S&ST: What climate change solutions are you most excited about?
I am most passionate about tree plantation. I think it is one of the easiest solutions to mitigate the threats posed by climate change. According to research done at Oxford University, planting trees is by far the biggest and cheapest way to tackle the climate crisis. Another research pointed out that there are currently more than three trillion trees on Earth and if we add another one trillion trees, we can mitigate the effects of emissions that have caused climate change. This solution may sound too simplistic, but it is one of the best solutions. Pakistan as a country is also contributing to it and we have also signed up for the one trillion tree challenge of the world.
S&ST: Is there a need to improve environment literacy by including environment related issues in our school curriculum?
It is indeed very important. We have to sensitize our younger generation about the need to protect the environment. We have already had a curriculum change in this regard in the Islamabad Capital Territory. We will extend it to the rest of the country once we have ample feedback.
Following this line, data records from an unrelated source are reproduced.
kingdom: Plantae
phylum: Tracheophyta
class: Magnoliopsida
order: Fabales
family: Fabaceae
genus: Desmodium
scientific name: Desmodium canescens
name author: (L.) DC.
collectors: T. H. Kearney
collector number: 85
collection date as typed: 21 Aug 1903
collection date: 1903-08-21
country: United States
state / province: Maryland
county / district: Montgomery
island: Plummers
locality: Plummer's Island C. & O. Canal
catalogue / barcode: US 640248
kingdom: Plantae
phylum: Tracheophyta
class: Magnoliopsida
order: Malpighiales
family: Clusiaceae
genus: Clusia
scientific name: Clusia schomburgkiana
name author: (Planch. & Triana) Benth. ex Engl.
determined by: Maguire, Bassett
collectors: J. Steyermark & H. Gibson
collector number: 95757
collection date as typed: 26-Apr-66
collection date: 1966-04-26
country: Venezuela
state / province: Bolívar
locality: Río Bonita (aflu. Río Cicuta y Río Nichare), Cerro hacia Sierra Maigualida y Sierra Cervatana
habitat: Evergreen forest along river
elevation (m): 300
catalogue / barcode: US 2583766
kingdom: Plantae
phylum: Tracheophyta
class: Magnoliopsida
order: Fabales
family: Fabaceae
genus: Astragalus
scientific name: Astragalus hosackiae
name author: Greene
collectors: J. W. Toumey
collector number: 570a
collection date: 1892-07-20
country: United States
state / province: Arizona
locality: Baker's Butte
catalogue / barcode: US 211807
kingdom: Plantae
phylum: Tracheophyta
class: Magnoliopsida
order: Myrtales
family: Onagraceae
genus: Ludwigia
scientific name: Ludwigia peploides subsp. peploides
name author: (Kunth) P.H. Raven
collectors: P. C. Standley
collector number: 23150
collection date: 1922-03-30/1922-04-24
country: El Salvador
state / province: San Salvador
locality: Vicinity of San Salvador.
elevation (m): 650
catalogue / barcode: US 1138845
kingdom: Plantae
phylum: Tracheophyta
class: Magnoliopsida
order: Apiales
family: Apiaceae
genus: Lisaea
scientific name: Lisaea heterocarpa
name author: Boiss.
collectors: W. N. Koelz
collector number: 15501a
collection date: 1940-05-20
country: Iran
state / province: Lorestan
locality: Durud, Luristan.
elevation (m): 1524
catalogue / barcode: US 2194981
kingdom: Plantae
S&ST: How do you see the role of media in creating awareness on environment related issues?
The media has to actively engage in raising awareness regarding environmental issues. Media is a powerful tool and it can greatly help in raising awareness regarding the need to protect the environment and the dangers of climate change.
S&ST: You recently announced that an electric vehicle policy has been formulated to give a new direction to the transport sector. Isn’t the plan too futuristic considering that local auto manufacturers are least interested in bringing newer technologies to Pakistan? Then there is also the question concerning the cost of these vehicles, which for now is extremely high?
Electric vehicles are indeed expensive, but can we afford not to embrace the future? All major global automakers are shifting towards electric vehicles. Despite the global inclination towards electric vehicles, we were not in the picture. We have now created a policy under which we will lower the duties, taxes and allow manufacturers to invest in Pakistan. One of the major costs of electric vehicles is batteries. We are providing incentives so at least the battery manufacturing can start in Pakistan which will help reduce the cost of electric vehicles.
S&ST: The use of plastic bags has been banned in the federal capital and an enforcement campaign has been very successful. Do you think in the coming three to four years this ban can be implemented across the country (by the respective provincial governments)?
The ban on plastic bags was introduced in the past as well by other governments, but it did not succeed. We studied previous laws and why they were not successful and then brought new legislation for Islamabad based on successful international models. We hope to extend the ban on the use of plastic bags to the rest of the country in the future.
S&ST: PET bottles are also a major threat to environment. Although they are recyclable, but not even half are actually recycled. The micro-plastics from these bottles are already finding their way into the human food chain. What can be done to curb the dangers of PET bottles which are almost as dangerous as plastic bags?
In Pakistan, almost 90% of plastic bottles are recycled. But I think they should also be phased out and we will look into it.
S&ST: In a nutshell, what message would you give to the public on the importance of fighting climate change? My message to everyone would be to step out and plant trees. Prime Minister Imran Khan has called on all
Pakistanis to plant at least two trees. If everyone does that it would be a starting point to insulate Pakistan from the threat of climate change.